Tempo di Lettura: 3 min
Giordania, nelle scuole torna il fantasma antisemita

Rinascono i fantasmi laddove dovrebbe crescere un cittadino. Pochi giorni dopo l’attacco al valico di Allenby, in cui sono stati uccisi due soldati israeliani, Yitzhak Harosh e Oran Hershko, un nuovo studio in inglese documenta il salto all’indietro dell’istruzione pubblica in Giordania: libri di testo che assolvono la violenza anti-israeliana, cancellano l’Olocausto e ridipingono la pace del 1994 come una zavorra. Un incidente tutt’altro che marginale, che rivela come la scuola giordana si presenti oggi come fabbrica di risentimento.

La revisione più ampia riguarda 294 manuali del curriculum 2023-2025. Nelle pagine compaiono stereotipi antiebraici d’antan, Israele sostituita da “Palestina” sulle carte geografiche e la definizione dello Stato ebraico come progetto «coloniale» e «razzista». Il trattato di pace tra Amman e Gerusalemme, firmato il 26 ottobre 1994 e che normalizzò i rapporti, viene descritto come una concessione amara. L’Olocausto? Mai avvenuto. Non una svista, ma una scelta deliberata.

Rivelatore il passaggio sul 7 ottobre: un testo di Educazione civica di decima classe “contestualizza” l’attacco come risposta all’«oppressione israeliana», definisce «coloni» gli ostaggi e lascia intendere che fossero obiettivi legittimi. Jihad e “martirio” sono presentati come dovere e ideale. La retorica della morte premiata — «una morte che fa infuriare il nemico» — torna ad assumere valore educativo. Il meccanismo è sempre lo stesso: nobilitare la violenza come virtù.
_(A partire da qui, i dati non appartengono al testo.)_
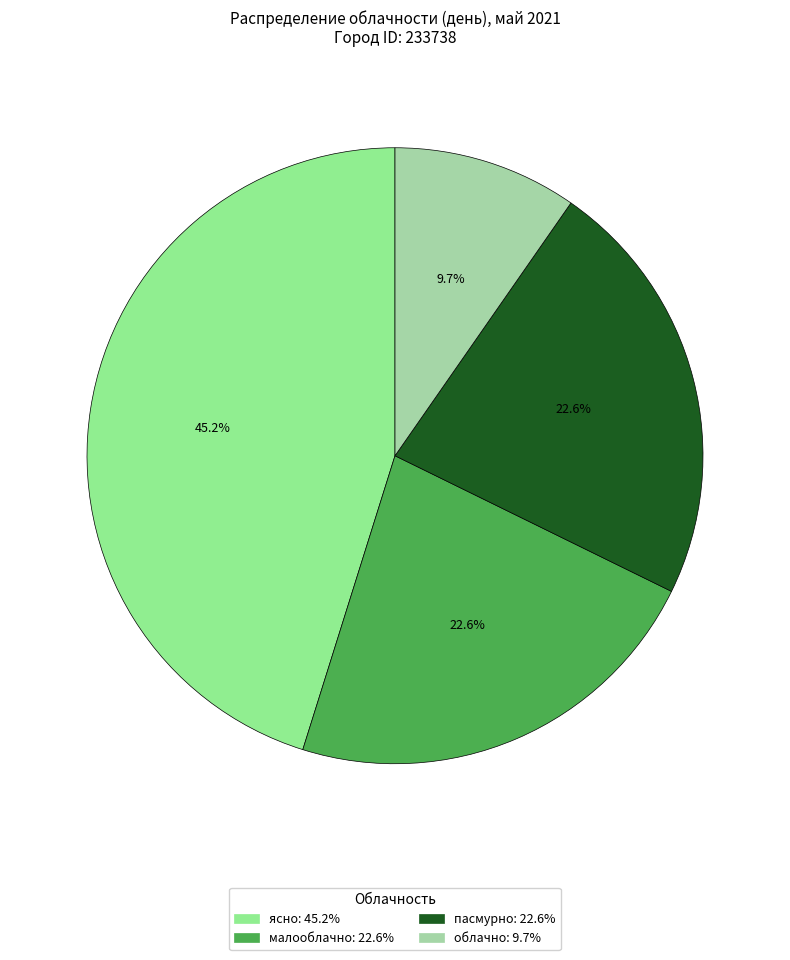

How many slices are in this pie chart?

4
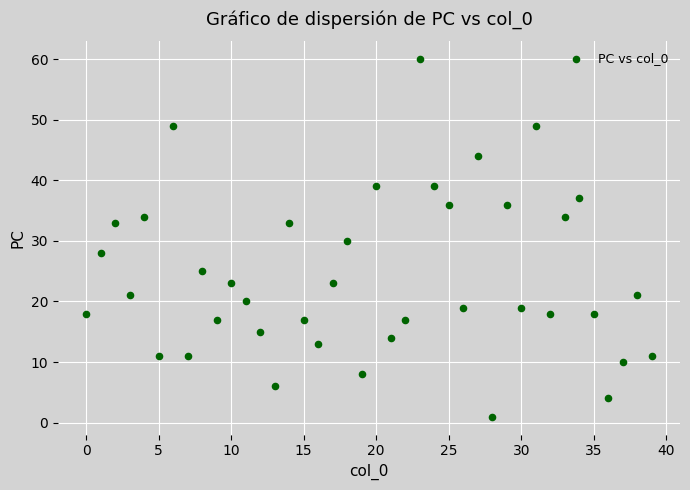

What is the range of Y values (max minus min)?

59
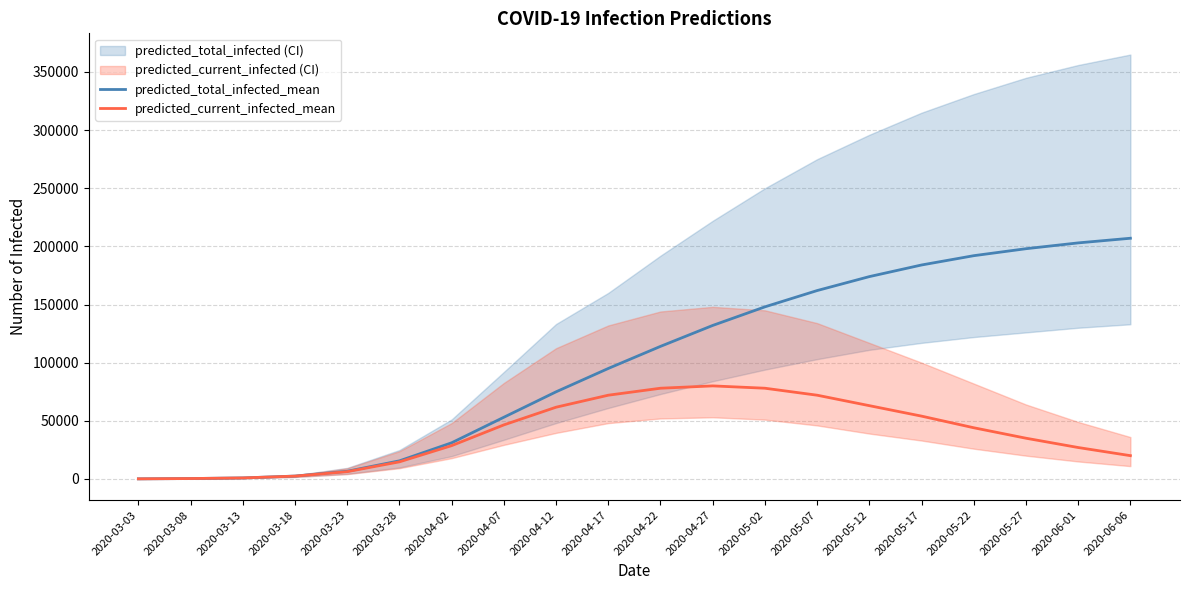

Which label corresponds to the largest value in the chart?

2020-06-06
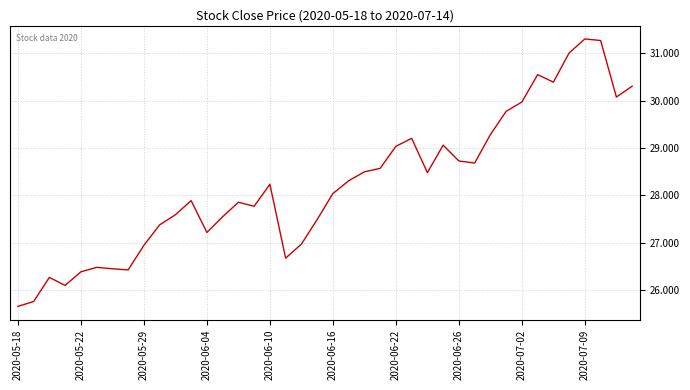

What is the greatest value displayed?

31.3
C’è di peggio: guide per insegnanti e capitoli di storia ripropongono il tema della «slealtà ebraica» come tratto costante, con la vecchia accusa di tradimento. Invece di educare, si addestra le nuove generazioni giordane al sospetto. La pace con Israele diventa così un accidente imbarazzante, più che un patrimonio.

Intanto il regno hashemita riattiva la leva obbligatoria. Dal 2026 tre mesi di servizio, prima tornata di 6.000 giovani, con l’obiettivo dichiarato di rinsaldare identità e disciplina. Nulla di scandaloso, in sé. Ma se identità e disciplina arrivano dopo anni di lezioni che trasformano il vicino di casa in un usurpatore e la strage in “contesto”, il cerchio educativo si chiude nel punto sbagliato. Così emerge la contraddizione di una monarchia che resta alleata dell’Occidente e in pace con Israele, ma prepara i propri alunni al contrario. La scuola non riflette la politica estera: la sabota.

E quando al valico di Allenby un autista giordano apre il fuoco e due militari israeliani muoiono, la domanda è inevitabile: quanti anni di manuali hanno reso quella scena più plausibile, più giustificabile, più “comprensibile” agli occhi di chi guarda?

A nulla serve scandalizzarsi a posteriori. Occorrerebbe invece pretendere riforme verificabili, pagina per pagina. I donatori internazionali che finanziano l’istruzione in Giordania hanno leve reali: standard Unesco chiari, audit indipendenti, ritiro dei materiali che legittimano la violenza, reinserimento della Shoah nei programmi, presenza onesta di Israele nelle carte e nei capitoli. Non è censura, ma igiene civile. Il resto è una pedagogia dell’odio che, prima o poi, presenta il conto in strada.